Mall-goers visiting Turnstyle at the Columbus Circle train station in Manhattan had a little extra company this past week ahead of Columbus Day.
Barricades cordoned off the base of the circle’s statue, with the New York Police Department providing a 24-hour security detail as if Columbus himself were staying there.
The threat wasn’t from terrorists, however. Instead, it’s a much different movement created in part by the national conversation over statues honoring Confederate soldiers and generals like Thomas “Stonewall” Jackson and Robert E. Lee. As some of those vestiges of the Civil War became history, activists have turned their attention to others with a not-so-squeaky clean history like Christopher Columbus, the 15th century Italian credited as one of the first Europeans to cross the Atlantic Ocean.
Columbus is a polarizing figure for many in the city, and — apparently — in the northwest Bronx as well.
Take Robert Geraci, for example. He’s a professor in Manhattan College’s religious studies department who last month submitted a proposal to the college’s senate arguing the Catholic school should stop celebrating Columbus Day.
The reason, Geraci said, is not only to get rid of an extra day off from school for students, but also to stop honoring a man whose legacy, he says, is “horrific.”
“Columbus Day presents a genuine ethical dilemma due to the tremendous unease the holiday rightly causes students of Central and South American descent,” Geraci said in the proposal. “Christopher Columbus does not deserve a day named in his honor, and it certainly shouldn’t be celebrated by a Lasallian school.”
Columbus’ legacy often is shrouded in misconceptions. Most folks likely recognize him as the person who “discovered” the Americas while convincing the world the Earth was round, and not flat as previously thought in, well you know, 1492, when he “sailed the ocean blue.”
Except that story, according to many historians, not only was taken out of context, it’s largely untrue. By the late 15th century, many historians agree any educated European already believed the Earth was round, and that Columbus’ main achievement was proving that anyone could sail around it.
After several failed trips, Columbus finally arrived in the Caribbean — though he thought he was in India — and began setting up Spanish colonies, where he developed a reputation as a brutal killer and enslaver of the native peoples of those islands. In fact, according to some historians, within a decade of his arrival, he sent nearly 1,500 people to Europe to be sold as slaves, and routinely killed large groups of natives on charges they were cannibals.
That legacy, however, hasn’t stopped large groups of Italian-Americans from defending Columbus, who was born in Genoa in modern-day Italy, as a great symbol of pride.
Like Ryan Quattromani, a senior at Manhattan College who countered Geraci’s proposal before the college’s senate.

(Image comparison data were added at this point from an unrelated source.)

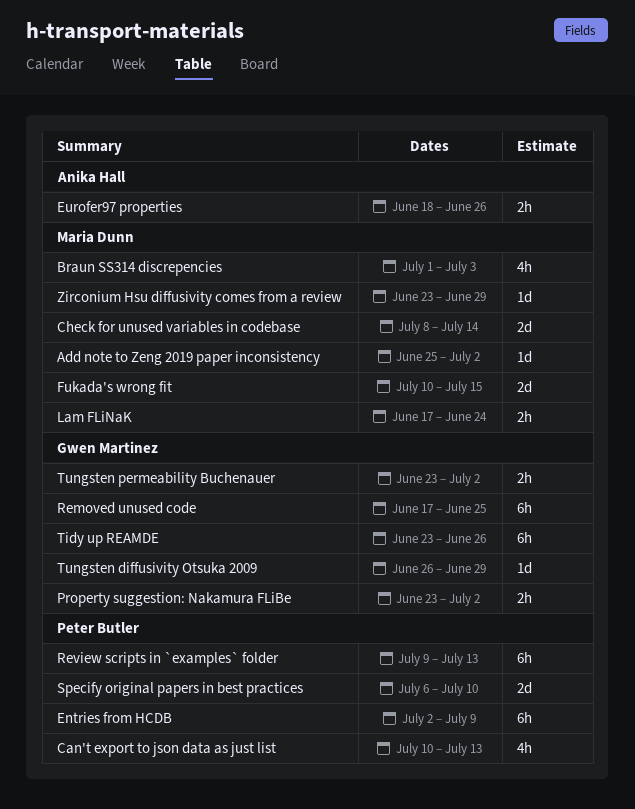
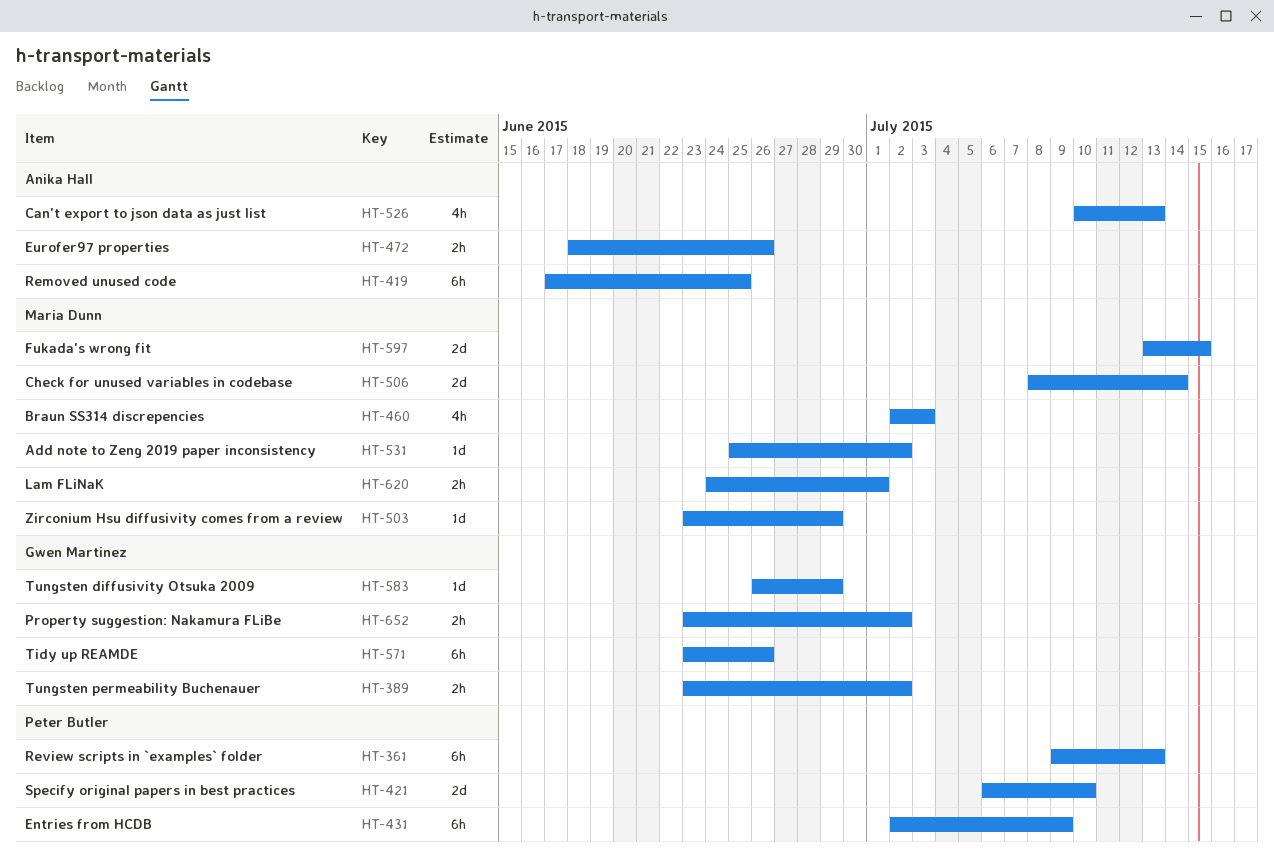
Braun SS314 discrepencies, start: Jul 1 -> Jul 2
Can't export to json data as just list, owner: Peter Butler -> Anika Hall
Fukada's wrong fit, start: Jul 10 -> Jul 13
Lam FLiNaK, start: Jun 17 -> Jun 24
Lam FLiNaK, due: Jun 24 -> Jul 1
Removed unused code, owner: Gwen Martinez -> Anika Hall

In his proposal, Quattromani argues that Columbus Day is “patriotic,” and is widely cherished by Italian-Americans.
“Columbus Day is the only day on which the nation particularly recognizes the heritage of an estimated 26 million Italian-Americans,” he said. “Columbus Day celebrates a global cultural exchange between America and Europe.”

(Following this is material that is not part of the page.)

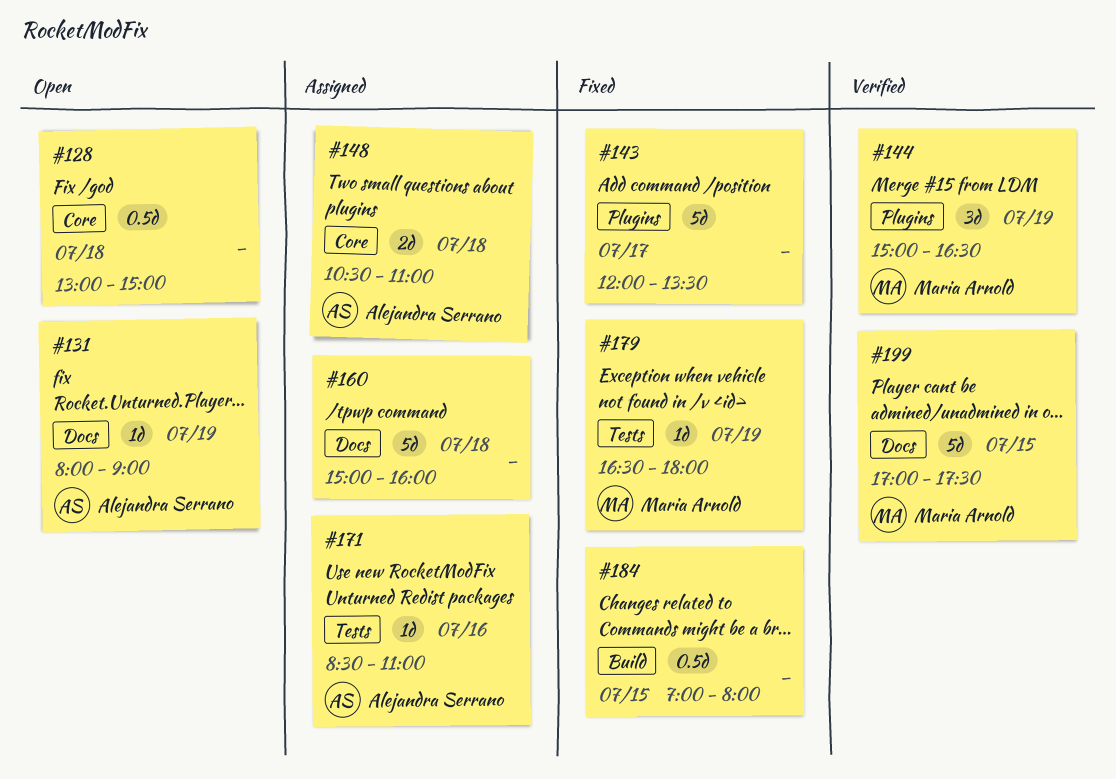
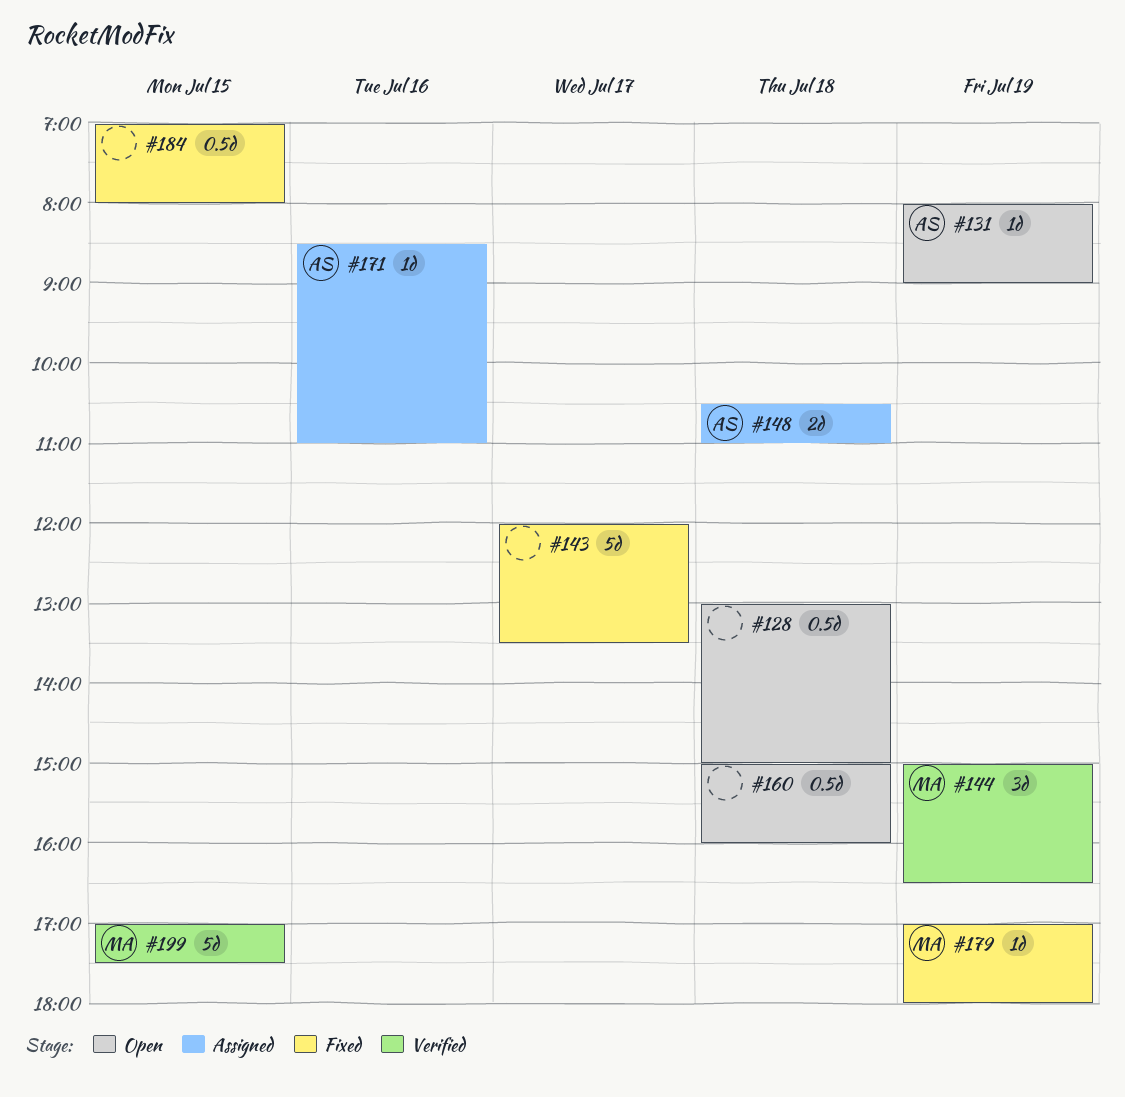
#160, status: Assigned -> Open
#160, estimate: 5d -> 0.5d
#179, begins: 16:30 -> 17:00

But there was no victor at this particular debate. In fact, Manhattan College’s senate hardly heard a word on Sept. 19 after members of the organization — made up mostly of admnistrators, students and faculty — tabled the discussion until this coming Tuesday, a full week after Columbus Day.
Then again, that was better than one attempt, according to a source who attended the meeting, but asked to remain unidentified, to postpone the Columbus Day debate “indefinitely.”

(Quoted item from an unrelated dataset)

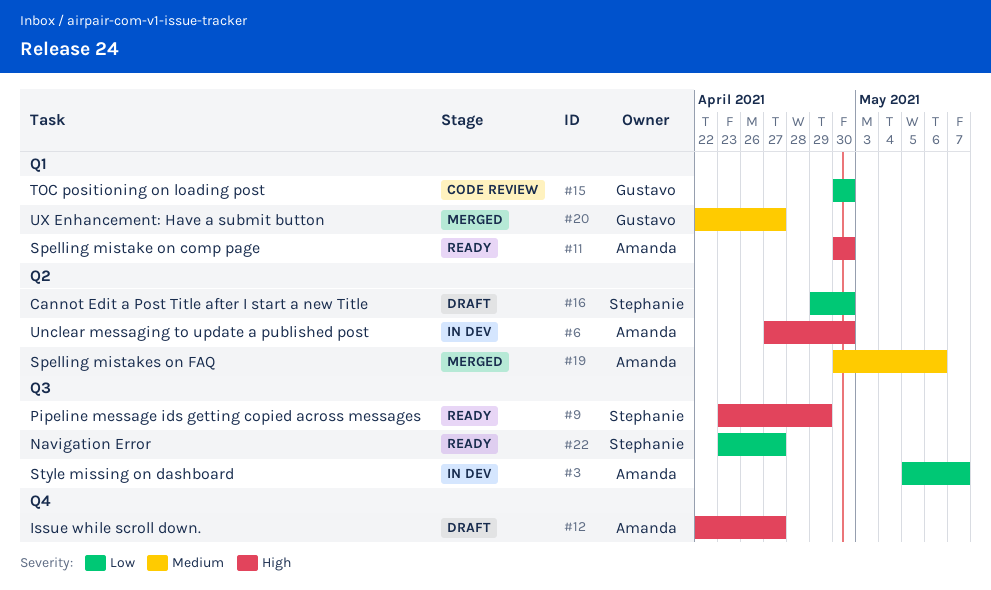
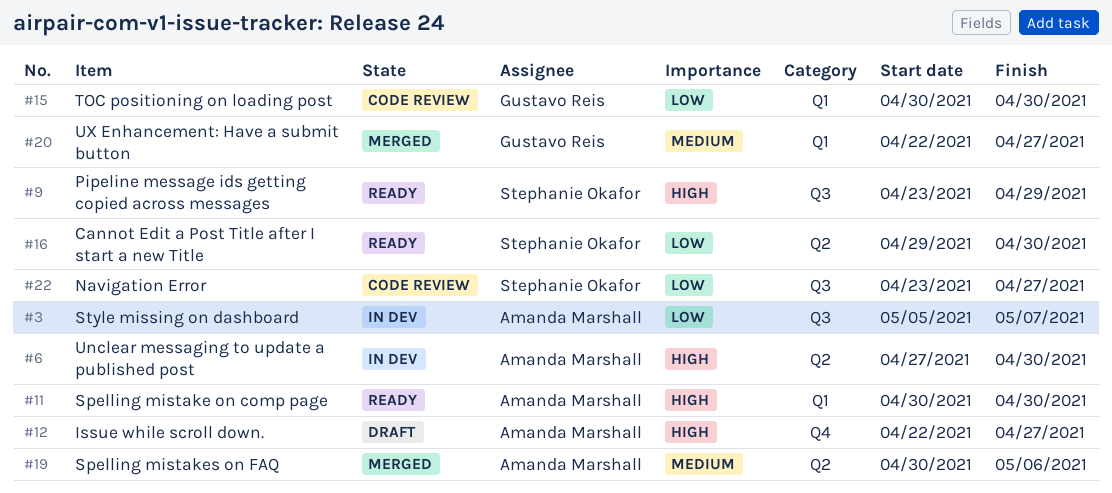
#16, status: Draft -> Ready
#22, status: Ready -> Code review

After the meeting, Geraci said he was shocked at exactly how antagonistic the response to his proposal was — both by people who loved Columbus as a historical figure, and some who just didn’t want to lose the extra three-day weekend.
Columbus’ legacy in New York has been a major point of debate for the past several months, starting with a commission by Mayor Bill de Blasio‘s office for a “90-day review of all symbols of hate on city property.”
One of the top items up for review, the mayor said in August, was the statue of Columbus on West 59th Street. The issue even made its way to the mayoral election as a sour point between de Blasio and his primary opponent, Sal Albanese, an Italian-American who fiercely defended Columbus as a national hero.
De Blasio, on the other hand, has chosen instead to defer his opinion until the final results of his commission are released. But his lack of enthusiasm has rallied some of his opponents, and lost him some support among Italian-Americans in the Bronx.
The mayor was even disinvited to last Sunday’s Columbus Day celebration in the Bronx, in which he had marched in 2015. de Blasio was, however, seen marching along Fifth Avenue in Manhattan on Monday morning to the tune of boos from the audience.
While the debate rages on in New York, some of the nations other major cities already have made decisions on celebrating Columbus. Like in Los Angeles, where earlier this year lawmakers officially changed the holiday to “Indigenous People’s Day,” joining Portland, Oregon, and Maine.
The fate of Columbus’s legacy in New York and the United States as a whole remains unclear, but it’s almost certain this discussion isn’t going away just because the second Monday in October has passed.
CORRECTION: • The Manhattan College senate does not include any of the college’s board trustees. A story in the Oct. 12 edition stated otherwise.